Selasa, 28 April 2009 03:14 WIB
Usul tersebut disampaikan kepada Ketua DPR Agung Laksono oleh wakil pengusul, yaitu Gayus Lumbuun, Hasto Kristiyanto, Aria Bima (F-PDIP), Nursyamsi Nurlan (F-BPD), Joseph TH Pati (F-PG), serta Kurdi Moekri (F-PPP), pada Senin (27/4) siang. Para pengusul yang lain berasal dari Fraksi Partai Amanat Nasional dan Fraksi Kebangkitan Bangsa.
Menurut pengusul, kekacauan daftar pemilih tetap telah mencederai pemilu yang mestinya merupakan sarana kedaulatan rakyat. Terkait dengan hilangnya hak pilih warga negara, kesalahan tidak bisa dialihkan kepada KPU saja. Misalnya, undang-undang menempatkan Departemen Dalam Negeri sebagai pihak yang bertanggung jawab atas data kependudukan yang menjadi sumber penetapan DPT.
Hasto Kristiyanto menekankan, jika disetujui sebagai hak DPR, angket tidak dibatasi periode jabatan DPR. Penyelesaian masalah ini penting karena menyangkut hak konstitusional warga negara. Jika tidak diusut tuntas, pemilu ke depan akan terus dihadapkan pada ketidakpercayaan masyarakat. ”Ini untuk menyelamatkan demokrasi ke depan,” ujar Hasto.

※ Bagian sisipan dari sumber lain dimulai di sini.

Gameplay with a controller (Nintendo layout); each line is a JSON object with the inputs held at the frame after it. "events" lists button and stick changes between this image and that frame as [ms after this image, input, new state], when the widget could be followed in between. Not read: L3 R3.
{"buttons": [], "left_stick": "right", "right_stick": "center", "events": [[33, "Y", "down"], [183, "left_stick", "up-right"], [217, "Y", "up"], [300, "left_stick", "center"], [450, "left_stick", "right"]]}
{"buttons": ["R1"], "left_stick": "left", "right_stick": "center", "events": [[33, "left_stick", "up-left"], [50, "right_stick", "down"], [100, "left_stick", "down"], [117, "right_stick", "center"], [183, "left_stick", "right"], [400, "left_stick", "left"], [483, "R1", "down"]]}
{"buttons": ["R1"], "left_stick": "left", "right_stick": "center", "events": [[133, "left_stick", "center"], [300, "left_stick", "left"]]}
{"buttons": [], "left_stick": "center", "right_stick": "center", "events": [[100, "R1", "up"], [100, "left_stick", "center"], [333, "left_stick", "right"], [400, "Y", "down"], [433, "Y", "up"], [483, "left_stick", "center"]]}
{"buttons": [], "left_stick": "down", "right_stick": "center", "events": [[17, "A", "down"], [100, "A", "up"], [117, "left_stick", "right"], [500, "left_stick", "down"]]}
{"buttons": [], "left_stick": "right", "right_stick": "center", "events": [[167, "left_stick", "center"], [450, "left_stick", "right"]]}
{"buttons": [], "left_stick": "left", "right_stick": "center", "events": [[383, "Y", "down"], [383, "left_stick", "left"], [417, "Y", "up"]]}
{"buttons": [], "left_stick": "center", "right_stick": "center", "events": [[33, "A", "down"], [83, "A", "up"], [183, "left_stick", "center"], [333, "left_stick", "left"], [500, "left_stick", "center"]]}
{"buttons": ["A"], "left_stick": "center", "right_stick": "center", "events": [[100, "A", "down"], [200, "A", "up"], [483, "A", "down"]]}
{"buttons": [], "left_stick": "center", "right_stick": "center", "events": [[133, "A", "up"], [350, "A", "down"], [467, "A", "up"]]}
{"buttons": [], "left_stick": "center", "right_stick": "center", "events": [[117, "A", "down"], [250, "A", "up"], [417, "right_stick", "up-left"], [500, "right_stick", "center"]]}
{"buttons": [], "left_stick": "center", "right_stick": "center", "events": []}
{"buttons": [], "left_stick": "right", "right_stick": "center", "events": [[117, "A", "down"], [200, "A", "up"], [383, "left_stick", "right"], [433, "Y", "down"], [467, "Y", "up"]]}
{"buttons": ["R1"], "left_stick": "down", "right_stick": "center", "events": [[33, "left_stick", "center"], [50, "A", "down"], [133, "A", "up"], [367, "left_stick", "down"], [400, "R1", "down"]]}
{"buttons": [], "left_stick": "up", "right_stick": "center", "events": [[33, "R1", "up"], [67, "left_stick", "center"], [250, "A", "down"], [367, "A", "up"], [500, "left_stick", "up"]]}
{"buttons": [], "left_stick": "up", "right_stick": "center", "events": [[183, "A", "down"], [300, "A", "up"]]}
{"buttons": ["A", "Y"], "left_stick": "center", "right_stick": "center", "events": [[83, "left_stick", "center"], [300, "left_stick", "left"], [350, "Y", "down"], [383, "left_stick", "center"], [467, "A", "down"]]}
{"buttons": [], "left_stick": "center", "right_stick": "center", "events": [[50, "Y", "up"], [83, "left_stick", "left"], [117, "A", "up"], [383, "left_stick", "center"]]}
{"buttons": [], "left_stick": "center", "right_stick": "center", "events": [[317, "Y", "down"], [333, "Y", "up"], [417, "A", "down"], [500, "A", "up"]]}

Hasto menampik anggapan bahwa pihaknya baru mempersoalkan DPT seusai pemilu legislatif. Sejak jauh-jauh hari, setidaknya pada Februari, pihaknya sudah mengingatkan masalah DPT. Ada bukti meyakinkan bahwa mekanisme penyusunan DPT tak sesuai mekanisme. ”Faktanya, parpol tidak pernah menerima DPS dan DPT,” kata Hasto.
LN bermasalah juga
Tidak hanya DPT dalam negeri yang banyak menimbulkan masalah, DPT luar negeri pun amburadul. Akibatnya, partisipasi pemilih luar negeri sangat rendah.
Berbagai permasalahan seputar DPT LN disampaikan Direktur Eksekutif Migrant Care Anis Hidayah ketika melapor ke Badan Pengawas Pemilihan Umum, Senin (27/4). Mereka diterima Ketua Bawaslu Nur Hidayat Sardini dan dua anggota Bawaslu, yaitu Wirdyaningsih dan Wahidah Suaib. Pada hari pemungutan suara, 9 April, Migrant Care melakukan pemantauan di Malaysia, Singapura, Hongkong, dan penampungan calon buruh migran.
Anis mengatakan, dari pemantauan ditemukan bahwa validitas DPT LN diragukan. Ia mencontohkan bahwa dalam DPT ditemukan satu nama untuk 40-50 orang. ”Bagaimana memastikan bahwa banyak orang memiliki kesamaan nama. Misalnya, saja di Singapura, dalam satu DPT ada 30-50 orang dengan nama yang sama. Ketika kami meminta PPLN (Panitia Pemilihan Luar Negeri) untuk membacakan nomor paspornya, mereka tidak mau,” kata Anis.
Selain itu, mayoritas pemilih dalam DPT Singapura seharusnya berjenis kelamin perempuan karena sebagian besar buruh adalah pembantu rumah tangga. ”Tetapi, yang mengherankan, DPT Singapura lebih banyak laki-laki daripada perempuan. Padahal ada sekitar 10.000 ABK yang mayoritas laki-laki tidak terdaftar,” ujarnya.
Kekisruhan DPT LN berdampak pada partisipasi buruh migran dalam pemilu.
Menurut data Migrant Care, buruh migran di Malaysia yang terdaftar sebagai pemilih sebanyak 850.044, tetapi yang menggunakan hak pilih hanya 143.183 atau 1,84 persen. Begitu pula di Singapura, tingkat partisipasi pemilih sebesar 17,39 persen dan Hongkong 23,07 persen.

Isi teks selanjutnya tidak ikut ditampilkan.